The code was implemented in C and with no additional libraries required, so that it is as portable as possible. As mentioned it is merely proof-of-concept code written in a few evenings and needs to be modified to use 32-bit maths for better quality. It also needs some optimisation and tidying up. The envelope shaping takes up most of the resources, because the code models the Attack/Decay/Sustain/Release shape using some floating point calculations. These should be eliminated because this code runs 16,000 times a second. In all other places in the code, simpler calculations are used. Some things are pre-calculated and look-up tables are used. For example, no sine wave is computed and instead there is a look-up table containing 1000 samples of a complete sine wave.
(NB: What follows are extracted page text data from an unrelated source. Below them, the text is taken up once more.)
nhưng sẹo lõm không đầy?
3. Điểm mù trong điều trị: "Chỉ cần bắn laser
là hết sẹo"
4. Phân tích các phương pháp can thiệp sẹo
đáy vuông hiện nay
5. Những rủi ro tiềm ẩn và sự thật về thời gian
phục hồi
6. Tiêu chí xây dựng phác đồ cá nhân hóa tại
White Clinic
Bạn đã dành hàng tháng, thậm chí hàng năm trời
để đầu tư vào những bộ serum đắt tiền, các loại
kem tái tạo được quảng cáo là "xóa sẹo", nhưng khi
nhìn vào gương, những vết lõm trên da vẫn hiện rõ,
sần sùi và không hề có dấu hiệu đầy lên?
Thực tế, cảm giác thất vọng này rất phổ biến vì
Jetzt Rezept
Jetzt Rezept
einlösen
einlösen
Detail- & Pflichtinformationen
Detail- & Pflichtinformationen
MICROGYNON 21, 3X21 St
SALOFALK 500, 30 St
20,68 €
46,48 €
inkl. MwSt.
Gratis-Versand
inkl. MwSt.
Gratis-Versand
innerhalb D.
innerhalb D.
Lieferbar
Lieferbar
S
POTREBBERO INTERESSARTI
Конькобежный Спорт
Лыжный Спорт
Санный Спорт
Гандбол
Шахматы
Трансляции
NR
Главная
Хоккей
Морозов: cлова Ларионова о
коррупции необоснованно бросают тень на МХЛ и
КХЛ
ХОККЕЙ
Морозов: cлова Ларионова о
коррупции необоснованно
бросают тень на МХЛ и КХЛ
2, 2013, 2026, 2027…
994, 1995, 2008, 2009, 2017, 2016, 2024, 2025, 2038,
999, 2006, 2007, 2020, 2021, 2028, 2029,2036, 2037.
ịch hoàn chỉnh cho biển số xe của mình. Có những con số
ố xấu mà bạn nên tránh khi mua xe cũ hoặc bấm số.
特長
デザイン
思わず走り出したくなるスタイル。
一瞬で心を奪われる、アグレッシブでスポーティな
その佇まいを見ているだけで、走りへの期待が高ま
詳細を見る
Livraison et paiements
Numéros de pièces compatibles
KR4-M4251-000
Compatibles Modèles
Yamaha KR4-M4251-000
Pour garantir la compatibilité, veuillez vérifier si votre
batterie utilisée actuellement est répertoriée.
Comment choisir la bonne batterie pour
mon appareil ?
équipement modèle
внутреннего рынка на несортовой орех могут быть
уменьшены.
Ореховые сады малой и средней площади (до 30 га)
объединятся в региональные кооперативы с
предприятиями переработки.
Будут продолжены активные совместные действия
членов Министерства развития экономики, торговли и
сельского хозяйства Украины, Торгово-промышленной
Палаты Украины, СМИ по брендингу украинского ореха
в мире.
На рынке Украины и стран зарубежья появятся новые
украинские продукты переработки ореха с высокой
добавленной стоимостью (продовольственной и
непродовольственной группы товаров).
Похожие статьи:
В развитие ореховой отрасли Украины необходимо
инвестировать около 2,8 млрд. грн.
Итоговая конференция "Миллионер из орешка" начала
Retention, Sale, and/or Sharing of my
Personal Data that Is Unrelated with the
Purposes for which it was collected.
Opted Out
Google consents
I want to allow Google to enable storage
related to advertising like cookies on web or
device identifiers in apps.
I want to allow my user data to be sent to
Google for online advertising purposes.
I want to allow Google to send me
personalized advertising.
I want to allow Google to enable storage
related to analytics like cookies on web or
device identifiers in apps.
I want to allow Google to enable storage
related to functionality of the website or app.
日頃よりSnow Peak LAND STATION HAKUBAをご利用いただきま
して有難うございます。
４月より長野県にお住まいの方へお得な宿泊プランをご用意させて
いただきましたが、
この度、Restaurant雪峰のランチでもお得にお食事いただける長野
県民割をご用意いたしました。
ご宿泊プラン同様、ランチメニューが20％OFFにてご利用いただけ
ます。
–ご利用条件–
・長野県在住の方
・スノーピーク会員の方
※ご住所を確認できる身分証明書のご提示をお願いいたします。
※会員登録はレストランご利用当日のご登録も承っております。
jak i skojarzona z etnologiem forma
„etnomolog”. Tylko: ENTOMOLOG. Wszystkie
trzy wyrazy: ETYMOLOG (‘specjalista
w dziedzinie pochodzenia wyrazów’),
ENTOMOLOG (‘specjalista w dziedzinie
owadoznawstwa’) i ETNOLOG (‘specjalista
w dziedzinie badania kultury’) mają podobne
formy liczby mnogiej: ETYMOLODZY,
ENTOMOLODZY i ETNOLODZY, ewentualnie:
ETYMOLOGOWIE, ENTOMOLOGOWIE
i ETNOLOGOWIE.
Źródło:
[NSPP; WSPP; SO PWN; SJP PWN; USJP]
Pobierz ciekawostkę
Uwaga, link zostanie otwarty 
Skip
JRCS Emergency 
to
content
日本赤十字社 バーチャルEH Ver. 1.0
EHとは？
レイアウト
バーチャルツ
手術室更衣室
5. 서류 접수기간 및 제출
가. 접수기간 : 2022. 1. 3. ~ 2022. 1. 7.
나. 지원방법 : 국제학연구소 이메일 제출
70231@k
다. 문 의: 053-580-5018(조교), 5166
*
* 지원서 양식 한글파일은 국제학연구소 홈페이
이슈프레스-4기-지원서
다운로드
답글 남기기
Although the design challenge entry uses dev-boards and custom hardware, the synthesizer code is completely portable so anyone can try it, even on a PC or a Raspberry Pi. It is attached in a to this blog post, the file is called synth.tar. To use it, type the following:
tar xvf synth.tar cd synth make ./synth
The last command will execute it and will generate a standard WAV file called out.wav that can be played with (say) aplay on Linux, or Windows Media Player. For the Smart Doorbell system, the same code is used except that instead of saving the digital audio stream to a file, it is instead sent over the I2S interface to a DAC board.
The ten weeks or so for this design challenge are flying by. I hope this project can complete. I definitely took a risk thinking that I could get up-to-speed with a new microcontroller and develop circuits and code for it during weekends and evenings, but it is what it is and let the chips : ) fall where they may. I’m still optimistic the PCBs and code can be worked on over the next nine days!
Hopefully the circuit boards should arrive later this week.